(Supplied passage)

Diagnosis and Treatment of Von Hippel–Lindau Syndrome

This article is from May 2010 and may contain outdated material.

Von Hippel–Lindau (VHL) is an uncommon autosomal dominant syndrome caused by a germline mutation in the VHL gene that has been mapped to chromosome 3p25. This is the only gene currently known to cause VHL.¹ The product of this gene, pVHL, functions as a tumor suppressor protein much like the product of the retinoblastoma gene. Therefore, the Knudson two-hit model has been proposed for VHL syndrome: A germline mutation inactivates one copy of the VHL gene in all cells and later a somatic mutation causes the disease to manifest. Cells lacking pVHL do not degrade hypoxia-inducible factors (HIF) in the presence of oxygen, and they also overproduce other hypoxia-induced mRNAs such as erythropoietin, vascular endothelial growth factor (VEGF) and platelet-derived growth factor (PDGF). Many tumors have high levels of HIF genes just in the hypoxic regions of the tumor, but tumors resulting from VHL have high levels of HIF genes in all of their tumor cells. VHL-associated tumors, therefore, are often highly vascular because of the overproduction of these angiogenic products.¹

Incidence. The incidence of VHL is about one in 36,000 births, and most patients present between the ages of 10 and 40, with the average age being about 26.¹ There is no race or gender predilection. Since VHL is autosomal dominant, children of affected parents have a 50 percent risk of developing it, but de novo mutations do occur in about 20 percent of patients. Almost 100 percent of those with the mutation will manifest symptoms at some point. Retinal capillary hemangioblastomas (RCH) are some of the most common lesions, found in up to 85 percent of patients with the VHL mutation. The RCH lesions are considered benign hamartomas and may be the earliest manifestation of VHL.

(End Supplied passage)
(Source material)

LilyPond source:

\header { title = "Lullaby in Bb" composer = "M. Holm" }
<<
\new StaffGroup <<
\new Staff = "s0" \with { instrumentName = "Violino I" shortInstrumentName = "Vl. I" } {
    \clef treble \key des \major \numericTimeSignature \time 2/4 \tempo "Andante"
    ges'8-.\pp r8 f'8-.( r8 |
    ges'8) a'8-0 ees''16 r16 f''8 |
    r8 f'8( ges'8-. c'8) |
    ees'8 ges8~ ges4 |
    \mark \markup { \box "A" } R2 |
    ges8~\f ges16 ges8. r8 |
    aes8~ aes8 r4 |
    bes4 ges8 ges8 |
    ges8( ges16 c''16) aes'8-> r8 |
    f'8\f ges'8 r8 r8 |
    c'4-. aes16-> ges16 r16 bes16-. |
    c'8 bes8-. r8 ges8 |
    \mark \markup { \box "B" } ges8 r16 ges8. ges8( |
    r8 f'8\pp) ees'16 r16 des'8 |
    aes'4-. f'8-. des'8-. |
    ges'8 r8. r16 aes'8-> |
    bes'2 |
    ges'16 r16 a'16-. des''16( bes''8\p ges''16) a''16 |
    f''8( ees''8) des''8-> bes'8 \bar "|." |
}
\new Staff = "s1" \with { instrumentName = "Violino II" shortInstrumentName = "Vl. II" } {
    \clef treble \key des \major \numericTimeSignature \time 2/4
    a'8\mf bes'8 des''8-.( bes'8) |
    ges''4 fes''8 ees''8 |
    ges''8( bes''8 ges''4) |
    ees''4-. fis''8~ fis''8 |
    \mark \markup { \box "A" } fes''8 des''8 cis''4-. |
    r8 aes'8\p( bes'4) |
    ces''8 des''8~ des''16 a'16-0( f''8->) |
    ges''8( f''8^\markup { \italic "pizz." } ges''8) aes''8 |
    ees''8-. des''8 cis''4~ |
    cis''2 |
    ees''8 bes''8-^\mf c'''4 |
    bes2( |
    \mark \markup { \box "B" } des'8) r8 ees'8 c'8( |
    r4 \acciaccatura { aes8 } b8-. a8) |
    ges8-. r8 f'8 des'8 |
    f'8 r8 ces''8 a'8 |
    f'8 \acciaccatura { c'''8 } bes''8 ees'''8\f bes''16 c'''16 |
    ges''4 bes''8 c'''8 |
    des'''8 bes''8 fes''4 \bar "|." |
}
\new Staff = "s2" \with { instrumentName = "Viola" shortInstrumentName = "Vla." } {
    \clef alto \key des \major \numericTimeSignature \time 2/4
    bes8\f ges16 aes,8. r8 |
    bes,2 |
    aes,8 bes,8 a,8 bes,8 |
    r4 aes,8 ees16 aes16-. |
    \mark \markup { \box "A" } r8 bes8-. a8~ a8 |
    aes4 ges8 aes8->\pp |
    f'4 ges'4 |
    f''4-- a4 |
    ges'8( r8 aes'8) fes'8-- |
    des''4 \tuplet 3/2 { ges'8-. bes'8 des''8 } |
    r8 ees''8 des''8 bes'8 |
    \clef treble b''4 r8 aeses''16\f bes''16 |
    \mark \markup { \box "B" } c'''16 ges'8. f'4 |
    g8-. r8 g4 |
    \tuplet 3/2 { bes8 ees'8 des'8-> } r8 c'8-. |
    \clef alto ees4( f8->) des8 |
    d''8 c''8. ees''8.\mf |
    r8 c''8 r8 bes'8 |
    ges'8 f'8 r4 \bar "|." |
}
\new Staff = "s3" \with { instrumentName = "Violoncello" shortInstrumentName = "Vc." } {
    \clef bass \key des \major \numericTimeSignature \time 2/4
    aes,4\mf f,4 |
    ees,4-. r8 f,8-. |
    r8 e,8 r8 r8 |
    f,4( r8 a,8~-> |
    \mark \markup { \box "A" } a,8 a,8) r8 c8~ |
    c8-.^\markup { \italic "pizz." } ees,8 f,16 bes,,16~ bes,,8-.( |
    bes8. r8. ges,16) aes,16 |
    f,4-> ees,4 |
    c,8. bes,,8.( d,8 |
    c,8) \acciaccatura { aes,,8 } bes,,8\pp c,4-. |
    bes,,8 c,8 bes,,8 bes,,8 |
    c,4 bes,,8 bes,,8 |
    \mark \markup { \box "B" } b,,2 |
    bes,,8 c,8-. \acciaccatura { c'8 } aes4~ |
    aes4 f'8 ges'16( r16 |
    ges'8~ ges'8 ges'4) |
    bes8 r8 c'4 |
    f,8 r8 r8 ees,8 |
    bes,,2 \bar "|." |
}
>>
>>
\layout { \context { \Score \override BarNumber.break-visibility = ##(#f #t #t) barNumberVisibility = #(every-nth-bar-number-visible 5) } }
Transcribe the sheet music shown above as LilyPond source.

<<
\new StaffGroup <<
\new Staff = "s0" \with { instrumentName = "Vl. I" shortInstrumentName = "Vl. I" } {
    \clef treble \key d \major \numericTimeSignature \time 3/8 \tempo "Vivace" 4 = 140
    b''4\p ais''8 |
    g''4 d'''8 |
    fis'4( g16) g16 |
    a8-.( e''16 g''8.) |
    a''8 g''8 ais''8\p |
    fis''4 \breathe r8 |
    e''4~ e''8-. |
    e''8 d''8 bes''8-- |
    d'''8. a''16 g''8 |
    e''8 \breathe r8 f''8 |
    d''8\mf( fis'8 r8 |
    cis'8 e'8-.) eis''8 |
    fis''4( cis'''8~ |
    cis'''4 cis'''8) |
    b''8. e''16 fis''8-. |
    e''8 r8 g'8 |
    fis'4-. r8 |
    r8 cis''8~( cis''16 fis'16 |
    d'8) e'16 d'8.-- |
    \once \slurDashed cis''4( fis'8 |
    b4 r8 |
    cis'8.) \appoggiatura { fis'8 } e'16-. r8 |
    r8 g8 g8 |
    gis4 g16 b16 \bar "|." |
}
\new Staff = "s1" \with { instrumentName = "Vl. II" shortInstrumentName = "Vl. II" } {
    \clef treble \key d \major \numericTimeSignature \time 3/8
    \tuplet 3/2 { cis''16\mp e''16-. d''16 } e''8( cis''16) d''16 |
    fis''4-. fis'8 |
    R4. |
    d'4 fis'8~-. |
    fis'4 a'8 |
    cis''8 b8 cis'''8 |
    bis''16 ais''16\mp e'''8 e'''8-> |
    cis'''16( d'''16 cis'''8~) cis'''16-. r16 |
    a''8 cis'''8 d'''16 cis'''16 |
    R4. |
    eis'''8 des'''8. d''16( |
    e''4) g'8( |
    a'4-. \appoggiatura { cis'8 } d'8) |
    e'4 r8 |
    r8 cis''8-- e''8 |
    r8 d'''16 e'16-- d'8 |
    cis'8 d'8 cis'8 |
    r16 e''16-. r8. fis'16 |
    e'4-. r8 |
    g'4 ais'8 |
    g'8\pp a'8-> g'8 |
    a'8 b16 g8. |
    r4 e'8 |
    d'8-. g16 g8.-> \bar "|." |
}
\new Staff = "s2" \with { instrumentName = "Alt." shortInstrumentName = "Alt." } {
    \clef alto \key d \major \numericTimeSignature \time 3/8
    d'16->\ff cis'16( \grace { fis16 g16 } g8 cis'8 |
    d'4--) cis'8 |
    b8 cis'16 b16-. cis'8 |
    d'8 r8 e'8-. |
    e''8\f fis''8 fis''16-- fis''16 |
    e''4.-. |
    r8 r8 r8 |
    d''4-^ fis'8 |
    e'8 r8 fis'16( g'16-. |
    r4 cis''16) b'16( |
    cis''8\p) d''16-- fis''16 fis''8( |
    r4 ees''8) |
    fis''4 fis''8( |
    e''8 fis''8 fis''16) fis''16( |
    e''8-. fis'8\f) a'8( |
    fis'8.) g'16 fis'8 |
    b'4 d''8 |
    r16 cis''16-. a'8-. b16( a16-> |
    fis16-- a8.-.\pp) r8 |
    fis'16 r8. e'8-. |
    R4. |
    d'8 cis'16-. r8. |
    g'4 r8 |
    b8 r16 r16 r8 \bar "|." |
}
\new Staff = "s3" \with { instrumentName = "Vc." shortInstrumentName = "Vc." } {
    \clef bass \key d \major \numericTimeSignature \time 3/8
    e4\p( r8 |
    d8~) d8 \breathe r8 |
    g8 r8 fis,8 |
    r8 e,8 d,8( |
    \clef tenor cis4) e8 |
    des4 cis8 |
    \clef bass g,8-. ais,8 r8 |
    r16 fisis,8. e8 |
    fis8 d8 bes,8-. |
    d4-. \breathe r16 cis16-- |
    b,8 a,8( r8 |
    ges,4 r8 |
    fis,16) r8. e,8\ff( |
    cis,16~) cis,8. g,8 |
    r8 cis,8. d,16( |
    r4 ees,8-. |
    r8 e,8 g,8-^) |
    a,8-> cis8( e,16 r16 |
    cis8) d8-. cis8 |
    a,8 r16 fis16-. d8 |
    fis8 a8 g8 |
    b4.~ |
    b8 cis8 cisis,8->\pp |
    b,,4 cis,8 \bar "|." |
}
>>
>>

(End Source material)

**Required action**: In the article on Von Hippel–Lindau syndrome, to which chromosome region has the VHL gene been mapped?

**Answer below**: Chromosome 3p25.